A Software-Defined Testbed for Quantifying Deauthentication Resilience in Modern Wi-Fi Networks

TL;DR

This paper presents a software-defined testbed to evaluate Wi-Fi network resilience against deauthentication attacks, demonstrating the effectiveness of management-frame protection in modern security configurations.

Contribution

We developed a flexible testbed for controlled experiments on Wi-Fi security configurations, providing empirical evidence of deauthentication attack vulnerabilities and protections.

Findings

Open, WPA1, and WPA2 without PMF are vulnerable to deauthentication.

WPA2 with PMF and WPA3 resist deauthentication attacks under tested conditions.

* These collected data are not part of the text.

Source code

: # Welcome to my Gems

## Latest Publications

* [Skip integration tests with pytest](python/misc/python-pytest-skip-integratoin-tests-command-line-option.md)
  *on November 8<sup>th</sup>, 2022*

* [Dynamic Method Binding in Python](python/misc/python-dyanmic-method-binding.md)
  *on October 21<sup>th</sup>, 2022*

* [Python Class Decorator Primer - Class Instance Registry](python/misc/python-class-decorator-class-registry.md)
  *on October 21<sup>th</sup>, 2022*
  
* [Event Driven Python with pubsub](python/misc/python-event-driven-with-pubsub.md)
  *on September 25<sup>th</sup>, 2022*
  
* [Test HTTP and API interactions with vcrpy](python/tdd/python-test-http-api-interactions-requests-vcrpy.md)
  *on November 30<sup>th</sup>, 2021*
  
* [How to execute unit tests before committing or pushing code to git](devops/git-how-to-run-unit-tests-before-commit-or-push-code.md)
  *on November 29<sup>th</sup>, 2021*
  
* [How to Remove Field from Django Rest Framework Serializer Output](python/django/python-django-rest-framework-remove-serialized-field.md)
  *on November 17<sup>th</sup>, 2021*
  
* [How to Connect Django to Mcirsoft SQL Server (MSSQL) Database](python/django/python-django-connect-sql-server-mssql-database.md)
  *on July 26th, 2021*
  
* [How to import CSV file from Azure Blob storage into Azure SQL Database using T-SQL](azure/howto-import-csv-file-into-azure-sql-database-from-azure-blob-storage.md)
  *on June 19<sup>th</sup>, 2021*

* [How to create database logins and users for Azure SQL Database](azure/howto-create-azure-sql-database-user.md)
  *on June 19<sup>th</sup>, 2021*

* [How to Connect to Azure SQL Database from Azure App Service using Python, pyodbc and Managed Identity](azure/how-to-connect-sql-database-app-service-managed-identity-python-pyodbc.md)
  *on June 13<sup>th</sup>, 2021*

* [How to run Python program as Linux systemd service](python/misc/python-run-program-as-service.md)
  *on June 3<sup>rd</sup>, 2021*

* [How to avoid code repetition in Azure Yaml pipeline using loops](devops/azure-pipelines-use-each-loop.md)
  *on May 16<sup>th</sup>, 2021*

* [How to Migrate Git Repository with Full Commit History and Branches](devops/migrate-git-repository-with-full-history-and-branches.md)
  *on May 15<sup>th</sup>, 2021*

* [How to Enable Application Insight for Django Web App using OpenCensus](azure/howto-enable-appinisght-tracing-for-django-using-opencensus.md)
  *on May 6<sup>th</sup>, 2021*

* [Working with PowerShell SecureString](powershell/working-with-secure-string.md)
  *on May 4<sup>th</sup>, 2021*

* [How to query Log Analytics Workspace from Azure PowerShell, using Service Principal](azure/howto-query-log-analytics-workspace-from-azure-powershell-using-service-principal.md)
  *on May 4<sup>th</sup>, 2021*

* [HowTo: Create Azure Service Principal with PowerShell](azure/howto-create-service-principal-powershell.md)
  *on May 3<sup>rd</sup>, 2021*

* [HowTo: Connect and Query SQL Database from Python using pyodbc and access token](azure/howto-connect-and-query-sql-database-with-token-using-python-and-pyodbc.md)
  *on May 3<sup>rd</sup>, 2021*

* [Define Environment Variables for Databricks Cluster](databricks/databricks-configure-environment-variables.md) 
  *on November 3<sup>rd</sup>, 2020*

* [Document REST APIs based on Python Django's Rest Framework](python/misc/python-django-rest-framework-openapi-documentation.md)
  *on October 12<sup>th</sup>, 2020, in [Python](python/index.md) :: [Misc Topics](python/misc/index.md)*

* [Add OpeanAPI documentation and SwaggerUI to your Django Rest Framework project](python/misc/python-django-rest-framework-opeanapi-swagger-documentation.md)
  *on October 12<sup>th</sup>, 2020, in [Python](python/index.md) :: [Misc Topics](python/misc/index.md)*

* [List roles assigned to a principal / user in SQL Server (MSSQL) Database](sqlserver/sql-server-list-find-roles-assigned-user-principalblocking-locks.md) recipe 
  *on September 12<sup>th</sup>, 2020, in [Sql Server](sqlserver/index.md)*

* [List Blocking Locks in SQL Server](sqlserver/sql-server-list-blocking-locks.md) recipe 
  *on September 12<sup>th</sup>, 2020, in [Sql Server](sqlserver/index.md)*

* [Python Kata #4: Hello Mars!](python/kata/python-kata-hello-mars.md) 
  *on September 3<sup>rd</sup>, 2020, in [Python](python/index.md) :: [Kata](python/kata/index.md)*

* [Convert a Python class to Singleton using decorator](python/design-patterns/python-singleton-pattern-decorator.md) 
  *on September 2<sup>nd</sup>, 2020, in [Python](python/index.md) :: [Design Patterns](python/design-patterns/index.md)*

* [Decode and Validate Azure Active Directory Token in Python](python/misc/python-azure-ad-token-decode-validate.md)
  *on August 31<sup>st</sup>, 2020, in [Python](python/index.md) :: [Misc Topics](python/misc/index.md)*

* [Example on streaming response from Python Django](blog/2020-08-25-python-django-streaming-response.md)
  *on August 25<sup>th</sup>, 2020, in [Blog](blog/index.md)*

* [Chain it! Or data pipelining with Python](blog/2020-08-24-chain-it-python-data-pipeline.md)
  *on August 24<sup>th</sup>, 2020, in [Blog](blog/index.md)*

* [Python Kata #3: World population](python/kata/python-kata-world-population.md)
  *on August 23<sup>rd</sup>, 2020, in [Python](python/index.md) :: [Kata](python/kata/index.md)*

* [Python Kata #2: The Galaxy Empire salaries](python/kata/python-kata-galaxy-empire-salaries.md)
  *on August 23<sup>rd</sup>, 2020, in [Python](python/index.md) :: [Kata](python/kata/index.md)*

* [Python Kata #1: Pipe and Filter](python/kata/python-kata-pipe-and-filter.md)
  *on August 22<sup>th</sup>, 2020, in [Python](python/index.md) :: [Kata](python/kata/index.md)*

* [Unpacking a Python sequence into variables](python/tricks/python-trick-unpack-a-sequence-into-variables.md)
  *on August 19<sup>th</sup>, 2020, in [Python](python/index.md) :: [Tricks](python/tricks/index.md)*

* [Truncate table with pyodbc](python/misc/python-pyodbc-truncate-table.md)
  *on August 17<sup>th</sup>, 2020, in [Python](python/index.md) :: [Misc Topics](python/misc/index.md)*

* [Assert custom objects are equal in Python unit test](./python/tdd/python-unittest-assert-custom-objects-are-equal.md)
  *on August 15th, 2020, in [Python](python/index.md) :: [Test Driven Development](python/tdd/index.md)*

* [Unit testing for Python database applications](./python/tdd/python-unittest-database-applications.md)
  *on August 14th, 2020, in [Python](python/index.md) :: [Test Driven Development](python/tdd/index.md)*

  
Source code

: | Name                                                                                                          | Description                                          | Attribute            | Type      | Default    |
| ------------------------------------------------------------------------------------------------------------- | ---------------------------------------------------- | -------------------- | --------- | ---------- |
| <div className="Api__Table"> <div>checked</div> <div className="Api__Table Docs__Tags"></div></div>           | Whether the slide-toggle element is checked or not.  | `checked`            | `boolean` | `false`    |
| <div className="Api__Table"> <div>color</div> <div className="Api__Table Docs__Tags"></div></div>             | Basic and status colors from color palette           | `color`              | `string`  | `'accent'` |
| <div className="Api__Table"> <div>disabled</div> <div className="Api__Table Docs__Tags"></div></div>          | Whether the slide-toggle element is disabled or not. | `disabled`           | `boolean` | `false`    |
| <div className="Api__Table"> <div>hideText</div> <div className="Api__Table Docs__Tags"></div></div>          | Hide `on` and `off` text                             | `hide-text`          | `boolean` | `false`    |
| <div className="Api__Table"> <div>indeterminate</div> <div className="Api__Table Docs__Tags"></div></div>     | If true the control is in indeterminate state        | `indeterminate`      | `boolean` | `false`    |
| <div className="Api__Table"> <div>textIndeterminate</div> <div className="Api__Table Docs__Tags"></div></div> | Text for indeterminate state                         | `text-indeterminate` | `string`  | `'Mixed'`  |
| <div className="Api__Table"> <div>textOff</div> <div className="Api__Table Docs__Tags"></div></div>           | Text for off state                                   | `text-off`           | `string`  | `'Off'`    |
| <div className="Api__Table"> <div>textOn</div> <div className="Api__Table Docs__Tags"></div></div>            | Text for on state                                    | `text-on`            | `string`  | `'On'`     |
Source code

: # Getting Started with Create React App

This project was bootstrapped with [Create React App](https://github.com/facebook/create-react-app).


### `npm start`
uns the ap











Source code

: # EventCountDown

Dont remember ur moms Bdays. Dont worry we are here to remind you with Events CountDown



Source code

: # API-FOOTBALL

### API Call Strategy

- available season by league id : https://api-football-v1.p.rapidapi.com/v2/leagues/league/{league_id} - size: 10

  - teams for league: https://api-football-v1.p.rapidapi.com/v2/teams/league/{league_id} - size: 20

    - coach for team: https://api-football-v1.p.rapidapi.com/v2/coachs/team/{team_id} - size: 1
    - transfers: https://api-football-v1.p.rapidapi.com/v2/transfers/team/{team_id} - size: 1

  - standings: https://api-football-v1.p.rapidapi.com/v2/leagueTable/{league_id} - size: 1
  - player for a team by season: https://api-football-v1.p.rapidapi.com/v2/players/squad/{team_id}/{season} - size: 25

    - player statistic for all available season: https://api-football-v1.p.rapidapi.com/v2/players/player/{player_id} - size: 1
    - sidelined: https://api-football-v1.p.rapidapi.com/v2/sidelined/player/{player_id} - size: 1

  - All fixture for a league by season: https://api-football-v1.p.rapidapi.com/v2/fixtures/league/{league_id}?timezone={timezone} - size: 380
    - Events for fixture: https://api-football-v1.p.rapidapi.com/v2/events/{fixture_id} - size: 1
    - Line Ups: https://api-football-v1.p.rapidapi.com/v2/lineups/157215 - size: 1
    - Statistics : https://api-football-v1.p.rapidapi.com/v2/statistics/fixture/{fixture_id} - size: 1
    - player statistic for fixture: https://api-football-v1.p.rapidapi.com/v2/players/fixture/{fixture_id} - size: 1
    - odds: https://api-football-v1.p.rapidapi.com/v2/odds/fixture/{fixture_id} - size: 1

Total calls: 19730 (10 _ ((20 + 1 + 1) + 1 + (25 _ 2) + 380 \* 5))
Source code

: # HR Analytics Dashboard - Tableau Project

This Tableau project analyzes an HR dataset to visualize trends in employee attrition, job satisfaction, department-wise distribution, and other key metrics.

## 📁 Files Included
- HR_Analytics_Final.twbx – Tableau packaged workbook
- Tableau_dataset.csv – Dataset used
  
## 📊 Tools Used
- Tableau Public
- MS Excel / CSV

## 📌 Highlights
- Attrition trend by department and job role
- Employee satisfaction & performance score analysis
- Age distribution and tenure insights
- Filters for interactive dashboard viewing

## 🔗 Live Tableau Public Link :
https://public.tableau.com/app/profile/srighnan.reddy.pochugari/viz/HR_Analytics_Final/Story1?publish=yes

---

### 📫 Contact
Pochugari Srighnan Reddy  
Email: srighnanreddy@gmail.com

Management-frame protection significantly enhances Wi-Fi security against DoS attacks.

Abstract

Wi-Fi deauthentication attacks remain a practical denial-of-service (DoS) threat by exploiting unprotected management frames to disrupt client connectivity. In this work, we introduce a software-defined testbed to measure Wi-Fi resilience to deauthentication attacks. We experimentally evaluate five wireless security configurations: open networks, WPA1, WPA2 without Protected Management Frames (PMF), WPA2 with PMF, and WPA3. Using controlled experiments, we measure client disconnection rates, packet injection volume, and time-to-disruption under each configuration. Packet-level behavior is analyzed using standard wireless auditing tools. Open networks, WPA1, and WPA2 without PMF proved entirely vulnerable to deauthentication, while no successful attacks were observed for WPA2 with PMF or WPA3 under tested conditions. These findings confirm the effectiveness of management-frame protection and highlight the continued risk posed by legacy or misconfigured wireless deployments.